Memasuki hari 41 shutdown, rekor terlama sebelumnya 35 hari, mulai menunjukkan tanda-tanda akan berakhir.
S&P500 juga merespon positif dengan +1.54% 10 November yang lalu.
Sejak awal tahun, S&P500 sudah naik 16%++, menimbulkan kekhawatiran apakah saham USA sudah Bubble dan berpotensi pecah?

Kenaikan harga saham USA yang sangat tinggi beberapa tahun ini memang menimbulkan kekhawatiran apakah berpotensi seperti gelembung pecah. Sebagai gambaran, untuk return 5 tahun 10 November 2025 :
NVDA +1.396%
META +128%
GOOGL +227%
MSFT +133%
TSLA +226%
APPL +125%
AMZN +58%
Belakangan, Michael Burry, yang terkenal karena berhasil prediksi krisis 2008 dan mendapat keuntungan besar waktu itu, mengingatkan bahwa harga saham AI terlalu tinggi. Dia membeli put option (opsi jual) yang nilainya naik tinggi kalau harga saham crash.
Akibat inflasi US yang terus meningkat, Gubernur Bank Sentral USA juga mengingatkan bahwa penurunan suku bunga pada bulan Desember nanti bisa saja ditangguhkan. Meski ekspektasi pasar masih yakin bahwa bunga akan tetap turun karena tingkat pengangguran yang memburuk.

Terlepas dari valuasi saham tech USA yang tinggi, tingkat pertumbuhan labanya juga tinggi. Seperti NVDA yang laba 1 tahun terakhir naik lebih dari 100% Google, Meta (IG, Whatsapps), dan Microsoft juga mencatat kenaikan laba puluhan persen




Kemudian ada Amazon yang juga hampir naik 100%, Apple yang naik 20%, dan cuma Tesla yang labanya turun di 2024. Untuk Q3 2025 sudah agak naik, dan mungkin juga jadi alasan Elon Musk memutuskan untuk tetap fokus ke perusahaan lagi




Jadi anggapan saham USA bubble karena kenaikan harga tidak ditopang fundamental, kurang tepat, karena laba bersih juga naik. Tapi kalau kenaikan harga sahamnya terlalu tinggi, itu bisa jadi, dan hal ini hanya bisa bertahan apabila laba bersih periode mendatang tumbuh tinggi juga.
Kalau begitu apa yang secara historis pernah membuat saham USA crash tajam? Berdasarkan data 5 tahun terakhir, ada 2 kejadian yaitu 2022 – Suku Bunga Fed naik dan 2025 – Trade War USA & Chin. Di tengah-tengah ada koreksi-koreksi kecil, tapi yang besar ya 2 kejadian itu.
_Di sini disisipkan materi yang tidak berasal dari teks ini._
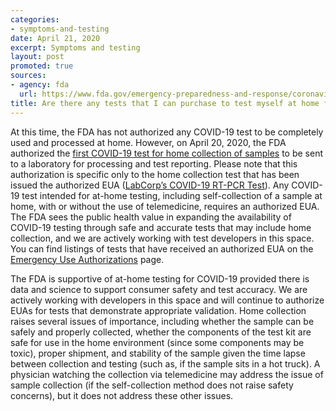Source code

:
 ```yaml
---
categories:
- symptoms-and-testing
date: April 21, 2020
excerpt: Symptoms and testing
layout: post
promoted: true
sources:
- agency: fda
  url: https://www.fda.gov/emergency-preparedness-and-response/coronavirus-disease-2019-covid-19/coronavirus-disease-2019-covid-19-frequently-asked-questions
title: Are there any tests that I can purchase to test myself at home for COVID-19?
---
```


At this time, the FDA has not authorized any COVID-19 test to be completely used and processed at home. However, on April 20, 2020, the FDA authorized the [first COVID-19 test for home collection of samples](https://www.fda.gov/news-events/press-announcements/coronavirus-covid-19-update-fda-authorizes-first-test-patient-home-sample-collection) to be sent to a laboratory for processing and test reporting. Please note that this authorization is specific only to the home collection test that has been issued the authorized EUA ([LabCorp’s COVID-19 RT-PCR Test](https://www.fda.gov/media/136148/download)). Any COVID-19 test intended for at-home testing, including self-collection of a sample at home, with or without the use of telemedicine, requires an authorized EUA. The FDA sees the public health value in expanding the availability of COVID-19 testing through safe and accurate tests that may include home collection, and we are actively working with test developers in this space. You can find listings of tests that have received an authorized EUA on the [Emergency Use Authorizations](https://www.fda.gov/medical-devices/emergency-situations-medical-devices/emergency-use-authorizations) page.

The FDA is supportive of at-home testing for COVID-19 provided there is data and science to support consumer safety and test accuracy. We are actively working with developers in this space and will continue to authorize EUAs for tests that demonstrate appropriate validation. Home collection raises several issues of importance, including whether the sample can be safely and properly collected, whether the components of the test kit are safe for use in the home environment (since some components may be toxic), proper shipment, and stability of the sample given the time lapse between collection and testing (such as, if the sample sits in a hot truck). A physician watching the collection via telemedicine may address the issue of sample collection (if the self-collection method does not raise safety concerns), but it does not address these other issues.
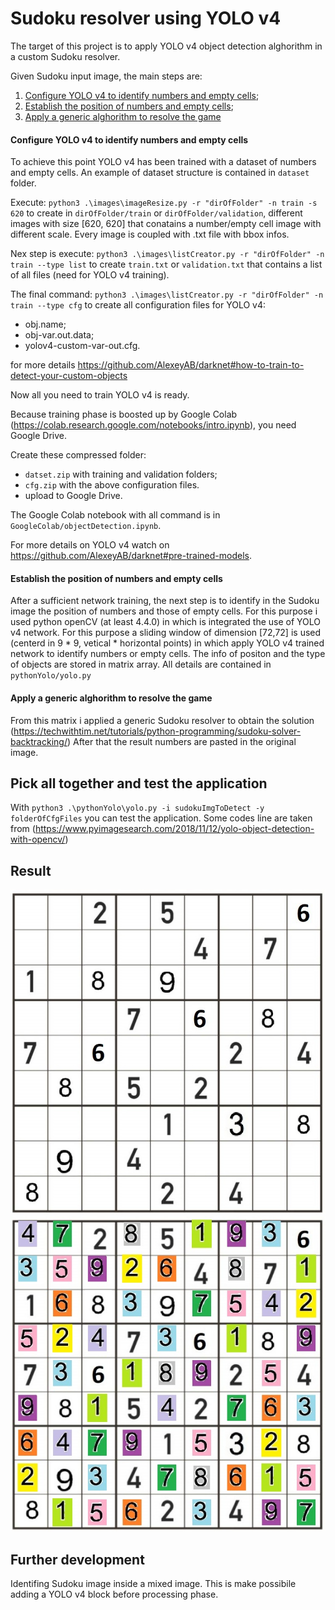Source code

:# Sudoku resolver using YOLO v4

The target of this project is to apply YOLO v4 object detection alghorithm in a custom Sudoku resolver.

Given Sudoku input image, the main steps are:

 1) [Configure YOLO v4 to identify numbers and empty cells](#configure-yolo-v4-to-identify-numbers-and-empty-cells);
 2) [Establish the position of numbers and empty cells](#establish-the-position-of-number-and-empty-cells);
 3) [Apply a generic alghorithm to resolve the game](#apply-a-generic-alghorithm-to-resolve-the-game)

#### Configure YOLO v4 to identify numbers and empty cells

To achieve this point YOLO v4 has been trained with a dataset of numbers and empty cells.
An example of dataset structure is contained in `dataset` folder. 

Execute: `python3 .\images\imageResize.py -r "dirOfFolder" -n train -s 620`
to create in `dirOfFolder/train` or `dirOfFolder/validation`, different images with size [620, 620] that conatains a number/empty cell image with different scale. Every image is coupled with .txt file with bbox infos.
 
Nex step is execute: 
`python3 .\images\listCreator.py -r "dirOfFolder" -n train --type list`
to create `train.txt` or `validation.txt` that contains a list of all files (need for YOLO v4 training).

The final command:
`python3 .\images\listCreator.py -r "dirOfFolder" -n train --type cfg`
to create all configuration files for YOLO v4:
* obj.name;
* obj-var.out.data;
* yolov4-custom-var-out.cfg.

for more details https://github.com/AlexeyAB/darknet#how-to-train-to-detect-your-custom-objects

Now all you need to train YOLO v4 is ready.

Because training phase is boosted up by Google Colab (https://colab.research.google.com/notebooks/intro.ipynb), you need Google Drive.

Create these compressed folder:
* `datset.zip` with training and validation folders;
* `cfg.zip` with the above configuration files.
* upload to Google Drive.

The Google Colab notebook with all command is in `GoogleColab/objectDetection.ipynb`.

For more details on YOLO v4 watch on https://github.com/AlexeyAB/darknet#pre-trained-models.

#### Establish the position of numbers and empty cells 

After a sufficient network training, the next step is to identify in the Sudoku image the position of numbers and those of empty cells.
For this purpose i used python openCV (at least 4.4.0) in which is integrated the use of YOLO v4 network. 
For this purpose a sliding window of dimension [72,72] is used (centerd in 9 * 9, vetical * horizontal points) in which apply YOLO v4 trained network to identify numbers or empty cells.
The info of positon and the type of objects are stored in matrix array.
All details are contained in `pythonYolo/yolo.py`

#### Apply a generic alghorithm to resolve the game
From this matrix i applied a generic Sudoku resolver to obtain the solution (https://techwithtim.net/tutorials/python-programming/sudoku-solver-backtracking/)
After that the result numbers are pasted in the original image.

## Pick all together and test the application
With `python3 .\pythonYolo\yolo.py -i sudokuImgToDetect -y folderOfCfgFiles` you can test the application.
Some codes line are taken from (https://www.pyimagesearch.com/2018/11/12/yolo-object-detection-with-opencv/)

## Result
![sudoku_origin](https://github.com/gaggioma/ObjectDetection/blob/master/img/sudokuFit2.jpg)
![sudoku_result](https://github.com/gaggioma/ObjectDetection/blob/master/img/result2.jpg)

## Further development
Identifing Sudoku image inside a mixed image. This is make possibile adding a YOLO v4 block before processing phase.
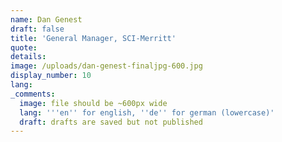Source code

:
 ```yaml
---
name: Dan Genest
draft: false
title: 'General Manager, SCI-Merritt'
quote:
details:
image: /uploads/dan-genest-finaljpg-600.jpg
display_number: 10
lang:
_comments:
  image: file should be ~600px wide
  lang: '''en'' for english, ''de'' for german (lowercase)'
  draft: drafts are saved but not published
---
```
Untuk itu, apabila ada kejadian seperti perusahaan yg pertumbuhan laba meleset dari ekspektasi, shutdown, penemuan teknologi baru yang berpotensi menggantikan market leader saat ini, dan lainnya, “rasanya” masih belum cukup kuat untuk memicu crash. Tapi kalau turun 1-2 hari bisa.
Jadi selama tidak ada kenaikan suku bunga fed, bagi investor yang mau masuk ke saham USA melalui Panin Global Shariah Equity Fund, menurut saya masih bisa. Secara historis, penurunan terdalam adalah -4.7% dalam 1 bulan. Jika koreksi mendekati angka tersebut, bisa jadi momentum.

Tentunya perlu diperhatikan juga bahwa risiko penurunan harga tidak cuma 1 bulan minus 4.7%, tapi “lamanya” penurunan selama suku bunga naik di 2022 bisa berlangsung hingga 2 tahun. Jadi horison investasi juga harus lebih panjang.